The influence of the extracellular fluid volume on the tubular reabsorption of uric acid

Changes is tubular reabsorption of uric acid in response to alterations in the extracellular fluid volume (ECFV) were examined in rats by clearance studies and by direct intratubular microinjections. Contraction of the ECFV led to a rise in the serum uric acid concentration and a 47% decrease in the clearance of uric acid. The ratio of uric acid to inulin clearance also fell, indicating an increase in the net tubular reabsorption of urate. Volume expansion resulted in an increase in the urate clearance and a 37% decrease in the net tubular reabsorption of uric acid.
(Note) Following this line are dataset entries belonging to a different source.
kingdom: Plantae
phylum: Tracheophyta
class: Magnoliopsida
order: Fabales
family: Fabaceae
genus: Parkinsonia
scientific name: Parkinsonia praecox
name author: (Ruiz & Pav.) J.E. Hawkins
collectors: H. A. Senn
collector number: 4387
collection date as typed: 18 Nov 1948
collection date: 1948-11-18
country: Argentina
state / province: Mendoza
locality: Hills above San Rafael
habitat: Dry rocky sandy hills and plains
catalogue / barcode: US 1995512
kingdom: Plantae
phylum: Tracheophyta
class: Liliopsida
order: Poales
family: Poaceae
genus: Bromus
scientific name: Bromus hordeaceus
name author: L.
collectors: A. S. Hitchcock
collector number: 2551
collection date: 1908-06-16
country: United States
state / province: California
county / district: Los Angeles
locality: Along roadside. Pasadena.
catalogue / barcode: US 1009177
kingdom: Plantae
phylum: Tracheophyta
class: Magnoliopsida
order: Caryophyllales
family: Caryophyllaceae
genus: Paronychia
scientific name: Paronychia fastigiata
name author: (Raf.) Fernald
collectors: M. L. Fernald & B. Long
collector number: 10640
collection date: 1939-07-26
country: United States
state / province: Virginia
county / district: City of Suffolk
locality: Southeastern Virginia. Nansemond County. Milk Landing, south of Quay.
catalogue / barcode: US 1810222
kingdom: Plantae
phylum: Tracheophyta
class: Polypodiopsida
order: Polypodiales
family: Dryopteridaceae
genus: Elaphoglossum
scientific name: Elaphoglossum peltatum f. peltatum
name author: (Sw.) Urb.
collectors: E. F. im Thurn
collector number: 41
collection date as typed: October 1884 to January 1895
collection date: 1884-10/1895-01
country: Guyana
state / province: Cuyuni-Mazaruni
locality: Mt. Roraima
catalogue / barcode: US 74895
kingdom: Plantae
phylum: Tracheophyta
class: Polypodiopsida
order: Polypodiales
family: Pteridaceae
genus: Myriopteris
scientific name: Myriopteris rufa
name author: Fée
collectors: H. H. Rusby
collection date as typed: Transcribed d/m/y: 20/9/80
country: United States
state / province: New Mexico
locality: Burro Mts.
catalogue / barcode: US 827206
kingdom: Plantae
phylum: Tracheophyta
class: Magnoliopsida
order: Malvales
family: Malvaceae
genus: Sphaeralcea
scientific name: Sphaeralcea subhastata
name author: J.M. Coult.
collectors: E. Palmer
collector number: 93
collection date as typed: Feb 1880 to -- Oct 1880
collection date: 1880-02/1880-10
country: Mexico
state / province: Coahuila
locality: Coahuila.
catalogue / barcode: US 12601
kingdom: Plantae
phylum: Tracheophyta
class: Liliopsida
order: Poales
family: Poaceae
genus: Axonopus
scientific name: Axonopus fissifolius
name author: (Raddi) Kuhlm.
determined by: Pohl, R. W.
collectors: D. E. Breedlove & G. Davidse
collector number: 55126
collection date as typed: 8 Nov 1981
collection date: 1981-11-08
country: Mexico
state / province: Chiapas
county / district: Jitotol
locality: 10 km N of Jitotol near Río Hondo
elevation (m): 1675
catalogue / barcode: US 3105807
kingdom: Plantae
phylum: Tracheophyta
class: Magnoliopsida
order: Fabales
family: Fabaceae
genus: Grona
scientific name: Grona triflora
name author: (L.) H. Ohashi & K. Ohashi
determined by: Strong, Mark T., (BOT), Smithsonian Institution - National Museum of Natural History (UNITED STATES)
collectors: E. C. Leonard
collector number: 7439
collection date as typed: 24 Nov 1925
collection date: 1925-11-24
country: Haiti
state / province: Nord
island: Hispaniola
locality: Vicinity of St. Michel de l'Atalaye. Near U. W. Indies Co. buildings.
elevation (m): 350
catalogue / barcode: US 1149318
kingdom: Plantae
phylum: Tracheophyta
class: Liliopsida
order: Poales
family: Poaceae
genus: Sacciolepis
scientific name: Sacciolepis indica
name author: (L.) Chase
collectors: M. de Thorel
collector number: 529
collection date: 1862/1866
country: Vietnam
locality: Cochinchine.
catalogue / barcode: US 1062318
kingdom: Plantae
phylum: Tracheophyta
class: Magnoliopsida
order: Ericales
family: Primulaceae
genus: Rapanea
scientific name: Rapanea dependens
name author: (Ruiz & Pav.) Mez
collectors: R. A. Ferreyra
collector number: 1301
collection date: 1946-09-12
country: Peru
To localize the site in the nephron where these changes occur, microinjections of [2-14C]urate were performed. The lack of conversion of radioactive urate to allantoin after microinjections was demonstrated by thin-layer chromatography. After contraction of the ECFV, urinary recoveries of uric acid were significantly decreased after microinjections into proximal tubular sites. In contrast, recoveries were increased from these proximal sites after volume expansion. No evidence for distral reabsorption was obtained in any group of animals. These studies demonstrate that net urate reabsorption is influenced by the state of hydration of the ECFV and that these alterations are mediated by changes in the rates of reabsorption in the proximal tubule.